I fired one done up by a Civie Gunsmith for the Navy on a M60E3 receiver. He used the short, light M60E3 Navy barrel, E3 front grip and light E3 stock but he added a E4 top cover with the 1913 rail. Whole thing was under 17 pounds unloaded and he ran an Aimpoint on the top cover with a 100 round CapCo plastic drum from the 1990's. Very light and easy to shoot and could be shouldered fast!
For giggles he put a Surefire 7.62MG suppressor on a longer, lightweight E3 barrel with the front sight moved back and it was actually very accurate and not bad from behind the gun - but it made a racket on either side. He popped another light long barrel with a semi custom AAC SCAR Heavy suppressor and although it was subjectively more quiet than the Surefire 7.62MG, it did blow back a bunch of gas from the ejection port. The Surefire did show signs of ALOT of gas migrating back through the rear mount - since the carbon caked all around the rear mount interface. Still nice to shoot some suppressed belt feds. I missed out on shooting the new SIG M240 suppressor on a M240N, but I did get behind a test AAC M240 suppressor and it functioned fine - with the same gas blow back as in all the models.
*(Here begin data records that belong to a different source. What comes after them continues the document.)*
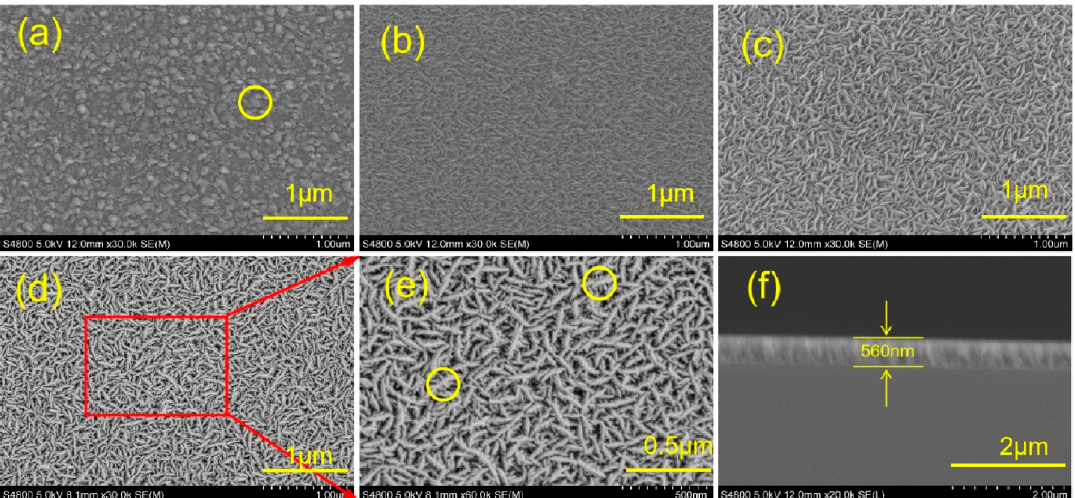
Figure 1. Scanning electron microscope (SEM) images of the MoS 2 films prepared at different deposition temperatures: ( a ) 50 °C, ( b ) 100 °C, ( c ) 200 °C, ( d ) 300 °C, ( e ) high magnification, ( f ) cross section.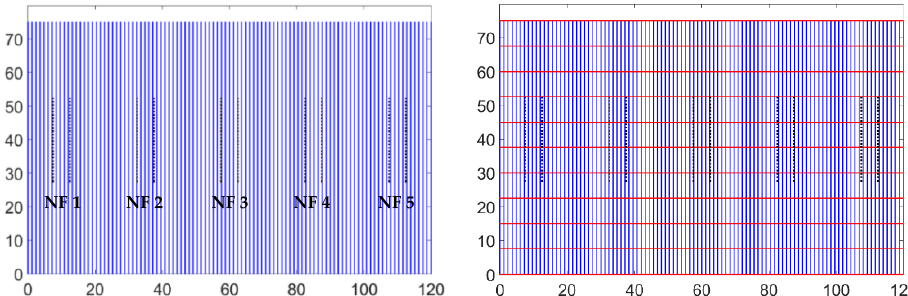
Figure 3. Base case model for homogenous reservoir space with five discrete natural fracture elements all having equal porosity and permeability. Left: Streamlines (blue) for uniform flow from bottom to top through reservoir space and natural fractures (dashed black). Right: Time-of-flight (TOF) contours (red) shown every 3 years during a total simulated time of 30 years.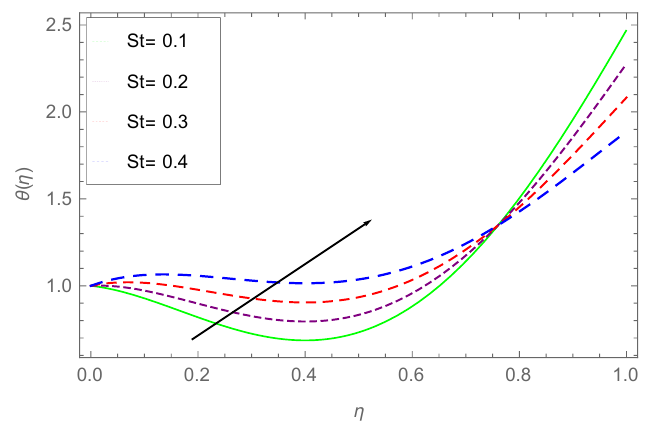
Figure 10. Impact of St on θ ( η ) , for β = 0.1, Nt = 0.8, Rd = 0.2, Nb = 0.5.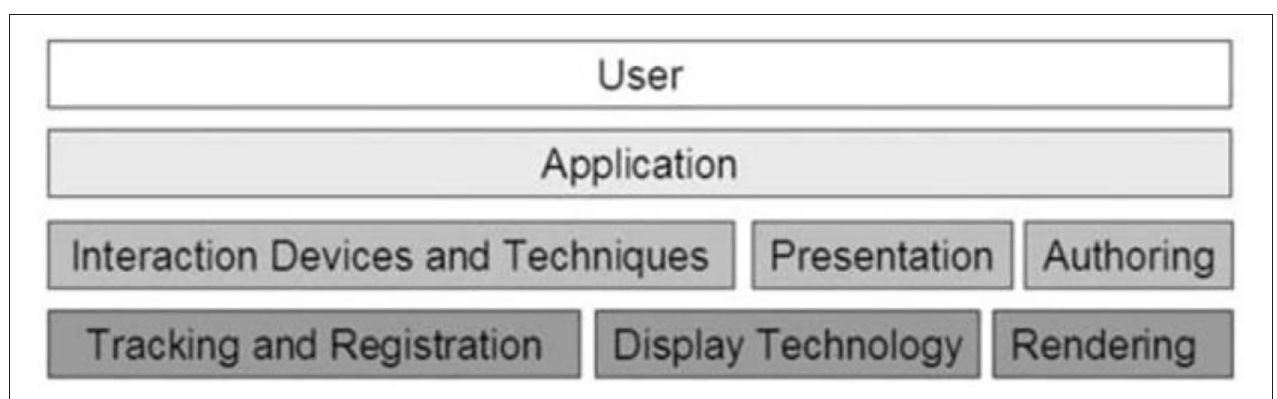
FIGURE 2 | The basics of augmented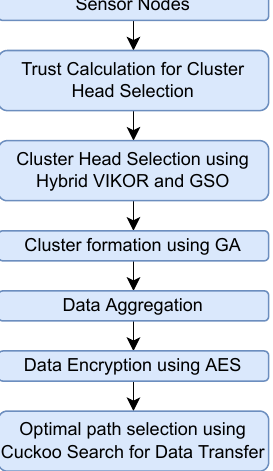
Figure 2. System architecture of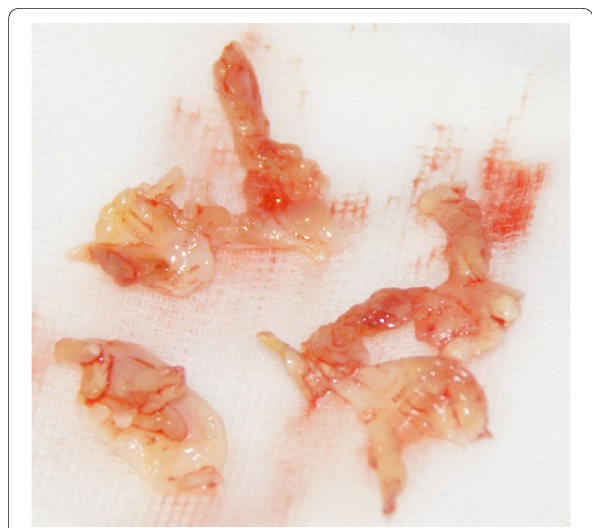
Fig. 3 Three destroyed aortic valve leaflets with large vegetation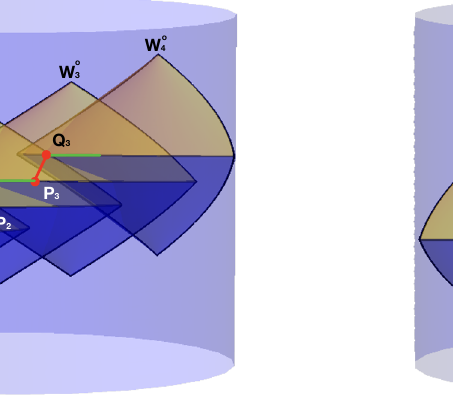
Figure 3 . How the same sequence of geodesics de(cid:12)nes a bulk curve using outgoing (left) and ingoing (right) lightsheets in the NVA condition. The green lines are pieces of geodesics (cid:21) and the red lines are null segments that join these pieces. In the continuum limit, the pieces of geodesics and lightrays become the bulk curve. The constructions with outgoing and ingoing lightsheets typically generate di(cid:11)erent bulk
Sadly those M60's got sent back to Crane for disposal (?) and the barrels were slated for demil/disposal - thus the Knob Creek style shoot out with all the different suppressors. All the armorers got to shoot them and diagnose the issues or possible issues then one to another weps system - but I got to throw a couple 100 round belts down range without tracers - then we loaded 1000 rounds of all of the collected tracers through a M134D in a ring mount. That was the most fun of all, especially in the slow fire setting/motor drive.
Nice work on that SEAL M60! Those rubber boots are very hard to find.